People gathered all over the UK last weekend to protest against the cost of living crisis, tax cuts and inaction on climate change. In the midst of an accelerating polycrisis, more and more people are shouting that our house is on fire.
What does it mean to be a society not stuck in an ever-unfolding crisis, but one where people and nature thrive? At its very least, it’s one where our natural systems are diverse and resilient, and where every person has access to healthy food, housing, healthcare, education, meaningful jobs.
For many people in Britain, access to many of those things is no longer a given. But of course for many others, here and around the world, they never were a given — a swathe of our neighbours for whom the economy never worked in the first place, or whom it actively worked against. Likewise, for hundreds of millions of people, climate change is not a threat looming in the future — it’s been here for years in the form of increasingly unpredictable harvests, flooding, wildfires, drought; and is becoming ever more severe and more widespread in its impacts. For these communities, shouting ‘fire!’ is the norm, if they had the time or capacity to shout it in the first place. What’s changing is that the flames are threatening to engulf ever greater numbers of us.

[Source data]
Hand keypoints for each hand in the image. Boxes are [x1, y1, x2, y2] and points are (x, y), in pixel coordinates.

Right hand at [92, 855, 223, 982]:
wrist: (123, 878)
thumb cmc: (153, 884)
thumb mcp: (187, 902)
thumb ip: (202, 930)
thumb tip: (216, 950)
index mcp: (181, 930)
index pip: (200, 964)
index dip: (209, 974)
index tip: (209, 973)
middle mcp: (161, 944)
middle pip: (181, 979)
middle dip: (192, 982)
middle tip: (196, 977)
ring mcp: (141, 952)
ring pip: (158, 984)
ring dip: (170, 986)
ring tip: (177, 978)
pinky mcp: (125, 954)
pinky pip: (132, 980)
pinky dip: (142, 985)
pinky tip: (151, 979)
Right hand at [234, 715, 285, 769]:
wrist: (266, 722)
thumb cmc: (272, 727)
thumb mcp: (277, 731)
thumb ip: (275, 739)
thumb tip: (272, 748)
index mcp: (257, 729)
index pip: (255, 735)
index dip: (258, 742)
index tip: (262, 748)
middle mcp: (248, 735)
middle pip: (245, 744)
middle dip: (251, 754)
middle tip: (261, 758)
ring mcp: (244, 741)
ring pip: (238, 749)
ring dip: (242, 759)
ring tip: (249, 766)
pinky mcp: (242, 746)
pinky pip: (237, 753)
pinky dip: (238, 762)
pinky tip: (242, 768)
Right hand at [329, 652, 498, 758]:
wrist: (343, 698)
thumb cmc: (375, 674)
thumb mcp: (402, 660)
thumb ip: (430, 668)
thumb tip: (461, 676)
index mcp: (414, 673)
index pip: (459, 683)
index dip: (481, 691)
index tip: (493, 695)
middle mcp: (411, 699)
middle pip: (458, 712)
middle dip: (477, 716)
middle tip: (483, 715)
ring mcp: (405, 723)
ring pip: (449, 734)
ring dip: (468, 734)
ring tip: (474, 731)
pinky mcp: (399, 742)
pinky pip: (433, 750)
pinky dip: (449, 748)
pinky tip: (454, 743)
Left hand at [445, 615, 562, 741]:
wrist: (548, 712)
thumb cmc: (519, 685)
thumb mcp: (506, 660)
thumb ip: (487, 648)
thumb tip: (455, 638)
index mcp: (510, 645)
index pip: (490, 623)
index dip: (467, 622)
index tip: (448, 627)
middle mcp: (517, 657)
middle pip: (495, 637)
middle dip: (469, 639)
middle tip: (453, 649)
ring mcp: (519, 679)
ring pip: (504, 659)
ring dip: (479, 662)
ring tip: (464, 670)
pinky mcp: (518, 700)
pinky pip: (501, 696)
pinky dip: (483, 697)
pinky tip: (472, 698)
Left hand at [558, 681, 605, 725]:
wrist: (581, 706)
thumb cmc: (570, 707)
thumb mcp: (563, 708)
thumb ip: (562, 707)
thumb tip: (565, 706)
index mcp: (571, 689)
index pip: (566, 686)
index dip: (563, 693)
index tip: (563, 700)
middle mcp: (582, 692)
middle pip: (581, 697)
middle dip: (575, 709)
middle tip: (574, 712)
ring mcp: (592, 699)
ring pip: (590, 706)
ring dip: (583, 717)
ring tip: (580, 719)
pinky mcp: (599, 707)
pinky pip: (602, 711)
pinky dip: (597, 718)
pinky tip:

PROBLEMS TO WORK ON –
1. According to the passage on the cost of living crisis, what were people across the UK protesting against last weekend?
2. Continue the passage on the cost of living crisis, starting after its final sentence.

EXPECTED RESPONSES –
1. The cost of living crisis, tax cuts and inaction on climate change.

2.
Working as I do at the Environmental Funders Network, I’m driven in my work by a deep and abiding passion for the astonishing thing that is life on Earth. What an incredible gift we have; how mindbogglingly special life is. I’d gladly spend much of my life outside marvelling at it all, if that didn’t provide regular reminders of what a mess we’re in. So like many, I try to look upstream as much as possible to the root causes of our assault on nature. Why have we designed the systems we inhabit— economic, political, socio-cultural — so that, far from nurturing all life, they erode it?
(The joke is on us, in the end: life itself will always win out, given sufficient geological time — and the planet has no shortage of that. So the question for us, in my view, is one of self-preservation.)
Last week, the pooled fund Partners for a New Economy brought together groups working on repurposing our economic system. It was wonderful to spend time with a host of organisations who are all, in very different ways, focusing on how we can redesign our economy to support all life on Earth.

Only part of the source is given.